The holy month of Ramadan is now under way in Iran. For the time being, Rouhani’s administration is limiting public worship and gatherings. Only those ceremonies held by official government institutions are likely to go ahead: and for the time being, these will be televised instead.
According to IRNA News Agency, the government is directing people to remain indoors and not attend public gatherings for Laylat al-Qadr: a night in the month of Ramadan when Muslims believe the Almighty revealed the first verses of the Quran to the prophet, which this year falls on May 19.
Giti Khazaei, a family sociologist and social policy activist, warned that many Ramadan rituals, parties and iftar gatherings would be held out of sight. She told IRNA: "Obviously the government cannot impose strict restrictions on religious ceremonies in homes, and it cannot appoint agents to go to people's homes to prevent them from holding religious gatherings, especially on Laylat al-Qadr.
"Despite creating an isolated programming environment, the government and the National Headquarters for Combating Coronavirus have not yet launched extensive educational activities to internalize good healthcare practices and a new lifestyle suitable for living in the coronavirus era.”

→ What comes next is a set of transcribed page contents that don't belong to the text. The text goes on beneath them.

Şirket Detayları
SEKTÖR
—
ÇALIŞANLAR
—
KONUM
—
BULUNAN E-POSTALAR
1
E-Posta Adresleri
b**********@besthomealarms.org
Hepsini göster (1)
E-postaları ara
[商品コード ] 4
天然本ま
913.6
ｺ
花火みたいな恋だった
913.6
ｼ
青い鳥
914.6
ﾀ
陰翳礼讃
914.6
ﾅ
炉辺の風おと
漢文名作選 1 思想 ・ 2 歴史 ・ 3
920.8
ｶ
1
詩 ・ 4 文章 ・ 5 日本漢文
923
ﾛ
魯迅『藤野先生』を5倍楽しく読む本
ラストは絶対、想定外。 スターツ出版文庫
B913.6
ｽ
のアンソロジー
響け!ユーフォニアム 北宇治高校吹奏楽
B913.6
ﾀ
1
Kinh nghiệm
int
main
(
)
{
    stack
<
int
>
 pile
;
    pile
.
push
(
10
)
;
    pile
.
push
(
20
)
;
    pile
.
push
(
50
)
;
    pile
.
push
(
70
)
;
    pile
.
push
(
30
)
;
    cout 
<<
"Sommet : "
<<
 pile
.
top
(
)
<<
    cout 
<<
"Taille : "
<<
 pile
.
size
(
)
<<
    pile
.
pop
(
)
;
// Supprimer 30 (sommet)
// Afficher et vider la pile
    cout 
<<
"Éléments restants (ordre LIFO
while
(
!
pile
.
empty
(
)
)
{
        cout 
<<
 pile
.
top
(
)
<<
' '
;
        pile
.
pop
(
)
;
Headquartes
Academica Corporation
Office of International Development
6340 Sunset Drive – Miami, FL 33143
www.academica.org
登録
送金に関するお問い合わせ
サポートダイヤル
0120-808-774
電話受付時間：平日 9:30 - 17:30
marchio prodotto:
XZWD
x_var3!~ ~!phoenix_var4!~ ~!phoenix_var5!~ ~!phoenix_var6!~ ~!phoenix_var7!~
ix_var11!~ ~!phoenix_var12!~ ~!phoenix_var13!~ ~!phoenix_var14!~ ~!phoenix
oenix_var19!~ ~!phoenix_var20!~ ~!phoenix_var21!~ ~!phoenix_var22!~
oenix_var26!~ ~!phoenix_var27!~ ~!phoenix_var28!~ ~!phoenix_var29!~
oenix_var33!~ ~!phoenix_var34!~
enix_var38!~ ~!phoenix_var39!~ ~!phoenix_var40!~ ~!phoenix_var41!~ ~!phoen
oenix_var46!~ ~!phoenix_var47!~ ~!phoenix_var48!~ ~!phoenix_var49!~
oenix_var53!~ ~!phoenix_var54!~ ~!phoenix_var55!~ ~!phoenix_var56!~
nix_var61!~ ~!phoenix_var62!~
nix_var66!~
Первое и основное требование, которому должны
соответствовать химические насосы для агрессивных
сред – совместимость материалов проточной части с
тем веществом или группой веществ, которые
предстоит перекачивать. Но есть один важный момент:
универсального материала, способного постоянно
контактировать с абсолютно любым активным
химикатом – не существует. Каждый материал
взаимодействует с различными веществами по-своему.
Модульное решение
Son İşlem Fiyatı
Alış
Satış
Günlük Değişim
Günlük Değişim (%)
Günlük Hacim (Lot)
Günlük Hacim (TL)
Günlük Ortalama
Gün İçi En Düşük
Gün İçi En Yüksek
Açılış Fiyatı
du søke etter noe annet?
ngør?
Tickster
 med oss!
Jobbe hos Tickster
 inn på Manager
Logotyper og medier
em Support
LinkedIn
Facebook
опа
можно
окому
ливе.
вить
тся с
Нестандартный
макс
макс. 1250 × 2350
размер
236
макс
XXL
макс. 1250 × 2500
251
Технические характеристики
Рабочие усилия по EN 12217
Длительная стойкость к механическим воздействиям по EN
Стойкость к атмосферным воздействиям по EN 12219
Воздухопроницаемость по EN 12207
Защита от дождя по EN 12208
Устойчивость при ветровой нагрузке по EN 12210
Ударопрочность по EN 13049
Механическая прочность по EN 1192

Khazaei is far from alone in criticizing the Iranian government’s haphazard approach to crisis management over the past two months. The hesitance to impose a public shutdown and rigid quarantine measures isrooted in the fear of worsening the economic situation. But at the same time, high-ranking religious institutions as well as conservative opposition figures are weighing in in a manner that prevents the government from taking proper decisive action.
Thus far, these individuals and entities have abided by the decisions of the National Headquarters for Combating Coronavirus because of their support for Ali Khamenei. Religious trustees and clerics have also shut down activities against their will in the name of “religious rationality”.
But with the arrival of Ramadan this rationality is beginning to wane. The same individuals also want the religious market to be open for business: during Ramadan, a period of heavy visitor traffic to religious sites, donations to these centers also tend to increase.
Fearing the loss of a golden window of opportunity, these institutions have now prepared a set of “scientific” instructions to begin work in this month, albeit in a limited way. Given the widespread nature of coronavirus in Iran and the lack of facilities to fight it and treat patients, it is not yet clear how effective these guidelines would be.